Суть ее в том, что сценический павильон размещен над оркестровой ямой, а оркестр выведен на сцену, но не к публике, а в невидимое место — за экран «мертвого города». Это решение технически усложнило музыкальную часть спектакля: оркестр оказался за спиной у певцов, вынужденных теперь следить за дирижером через экраны. Но цель его — выдвинуть на передний план героев оперы, все «психоаналитические» подробности их переживаний, соединить, по сути, сценический формат с кинематографическим. Оркестр при таком раскладе, учитывая его огромный состав и крупную звуковую фактуру, отсылающую к пышным оркестровым материям Пуччини, Рихарда Штрауса, Вагнера, ничего не потерял, звучал мощно и динамически сбалансировано, ни разу не утопив в своем «океане» голоса певцов. А им в этой опере во всех отношениях сложно: вокальные партии у Корнгольда прописаны в экспрессионистском ключе — на пределе пения и взрывной декламации. Артисты освоили этот материал блестяще. Музыкальный уровень спектакля впечатлил не только оркестровой красотой, естественностью, ясностью в распутывании корнгольдовского музыкального лабиринта (дирижер Валентин Урюпин), но точными актерскими работами, скоординированностью всех исполнителей, включая сложнейшие сцены, где, например, в невротическом мороке Пауля (Рольф Ромей, Швейцария) его рваные, короткие вокальные реплики накладывались на мерное шествие монстров и на плотную, массивную фактуру оркестра.

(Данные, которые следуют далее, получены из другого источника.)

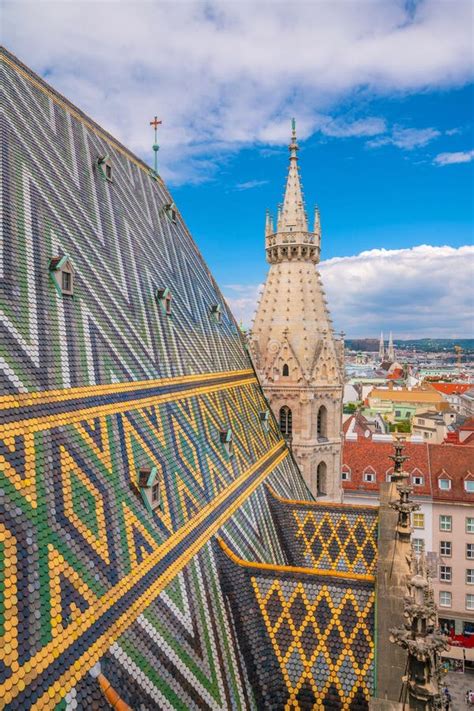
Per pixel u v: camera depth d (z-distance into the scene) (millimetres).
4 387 19828
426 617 21016
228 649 26625
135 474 26203
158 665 20703
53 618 16953
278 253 69938
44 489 19297
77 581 18766
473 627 89625
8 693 14227
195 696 22094
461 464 94938
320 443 68125
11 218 25625
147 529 25016
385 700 22734
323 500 69625
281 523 42375
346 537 41594
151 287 40500
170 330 40469
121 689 18250
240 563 31344
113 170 45125
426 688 20781
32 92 36312
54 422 21797
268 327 69375
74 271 29469
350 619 28844
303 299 69000
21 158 29688
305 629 28875
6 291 22734
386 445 104875
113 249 37000
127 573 21844
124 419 27766
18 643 15266
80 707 16156
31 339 22906
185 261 53656
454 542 90750
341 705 26328
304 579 30625
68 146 38031
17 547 16828
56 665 16172
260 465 46281
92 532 20875
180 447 32781
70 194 34219
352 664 27344
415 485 94125
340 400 70375
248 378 57312
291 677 27500
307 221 70438
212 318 53875
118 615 19969
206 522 31250
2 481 17562
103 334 29609
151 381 33094
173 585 24562
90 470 22625
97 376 26984
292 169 70688
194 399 39062
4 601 15500
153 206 52000
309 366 67000
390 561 31719
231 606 28969
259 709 26547
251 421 50375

Бархатов серьезно трансформировал сюжет оперы, оставив в спектакле жену Пауля Мари живой. Она не умерла, а ушла от мужа, который впал из-за этого в маниакально-депрессивное состояние, постоянно прокручивая в мыслях прежнюю жизнь. Происходящее на сцене — одновременно и реальность (в аудиозаставке звучат голоса расстающихся супругов, пришедших на сеанс к психотерапевту), и воспоминания, в которых всплывают события с участием жены, и образы его больного разума, рождающего чудовищ. Роль психотерапевта в этой истории достается другу Пауля Франку (Артем Гарнов), а жена Мари (Марина Нерабеева) оказывается актрисой и одновременно — Мариэттой (в первоисточнике — женщиной, похожей на умершую жену Пауля и тем самым будоражащей и раздражающей его). В спектакле Мариэтта сливается с «двойником», в ней Пауль видит свое прошлое, свою жену, которой приписывает черты la femme fatale. А веселая Мариэттта/Мари устраивает богемные вечеринки в доме, один из ее друзей Фриц (Василий Ладюк) проникновенно поет ей знаменитый корнгольдовский шлягер Mein sehnen mein Wähnen («Мое стремление, мое желание»), вызывая ревность Пауля и распаляя его воображение. В своем больном сознании он доходит до жутких галлюцинаций: в одной из таких сцен топит Мариэтту в ванной, а затем, все глубже погружаясь в собственный кошмар, оказывается в ванной сам — в парике и платье жены. По сути, это психоаналитическая развязка, освободившая Пауля от навязчивого фантома. Финал запутанной истории — патетически голливудский: Пауль на катере торжественно отправляется из «мертвого города» в новую жизнь. И для Корнгольда, прославившегося в первую очередь своей киномузыкой в Голливуде, это кажется уместным.